A new report from the Special Inspector General for Afghanistan Reconstruction (SIGAR) is offering some of the first looks at three years worth of audits of Afghan management of the aid provided by USAID.
Anyone whose paid even cursory attention to Afghanistan’s legendary level of corruption could expect the audits were bad, but they turned out to be so bad that USAID officials tried to keep SIGAR from disclosing them for years,
The report detailed 107 “major risks” to providing aid money directly to the Afghan government, mostly critical and mostly centering around how millions of dollars in cash have a nasty tendency of disappearing in Afghanistan.
SIGAR issued a secondary report at the same time about the Salang Hospital in Parwan Province, a rural, US-built facility that cost over half a million dollars, and which was not built to standard. The hospital, which has neither clean running water nor electricity, is operating “more as a medical clinic than as a hospital” as it was supposed to. The report detailed that the lack of water meant staff would bathe patients in untreated water drawn from a nearby river.
The US has thrown billions of dollars in aid at Afghanistan during the occupation, but between fraud by officials, fraud by contracts, and ill-conceived planning, the plans have accomplished very little, leaving the nation with crumbling roads and infrastructure, and a lot of recently constructed buildings that are of no use.

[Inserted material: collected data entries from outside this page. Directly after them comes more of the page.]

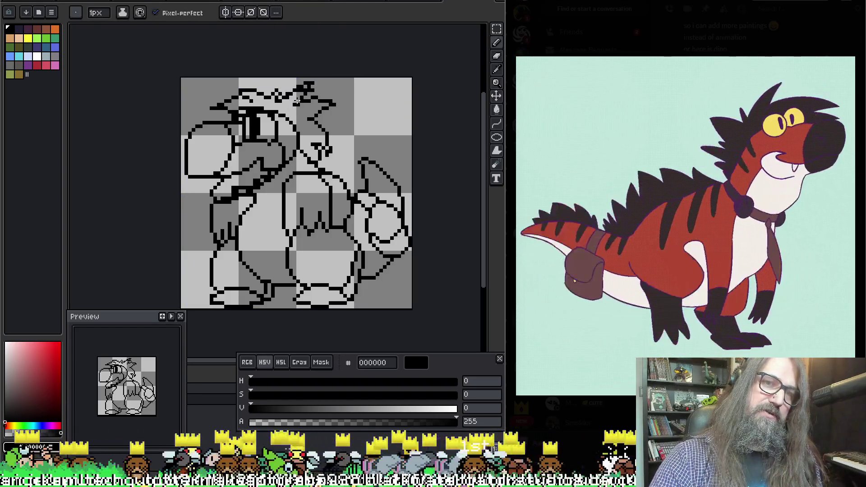
{"action": "key", "text": "z"}
{"action": "key", "text": "b"}
{"action": "key", "text": "z"}
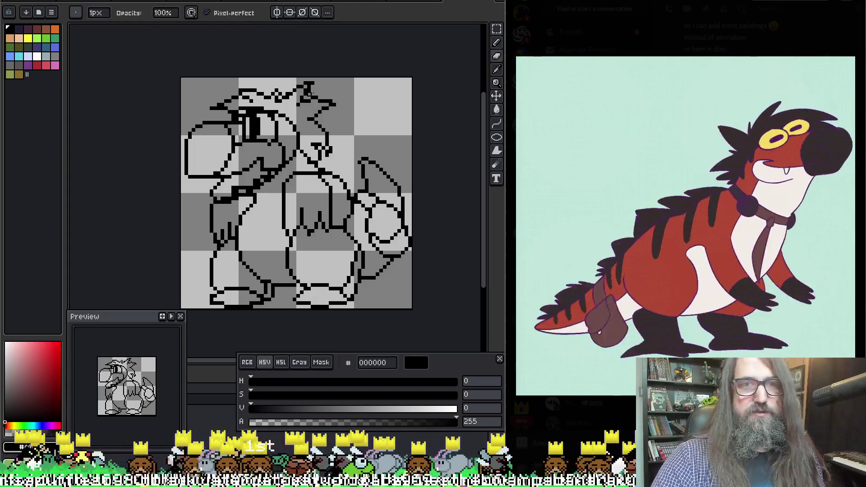
{"action": "key", "text": "b"}
{"action": "key", "text": "z"}
{"action": "key", "text": "b"}
{"action": "left_click_drag", "start_coordinate": [267, 95], "coordinate": [235, 81]}
{"action": "key", "text": "z"}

And Obama is hell bound on setting up shop there.
And no one will be held accountable. Even if SIGAR should actually name those responsible, none will do time in prison.
And I suspect that those responsible for allowing this report to see the light of day will have their careers shortened and then the report will be shelved and described by those who might talk about it as biased and unreliable because they used faulty parameters.
America the new progressive liberal soviet style nation builders on a grand scale. Where ever the us goes massive corruption follows and only 20% of what is payed for works. Why do we repeat history.
Sadly, this 'news' is- or should be- common knowledge. I would be hard-pressed to find many- or any- recipients of US aid who use it wisely or at least for its stated purpose. On the other hand, I imagine a great deal of aid from the US- regardless of the receiving nation- goes into the pockets of the well-connected set.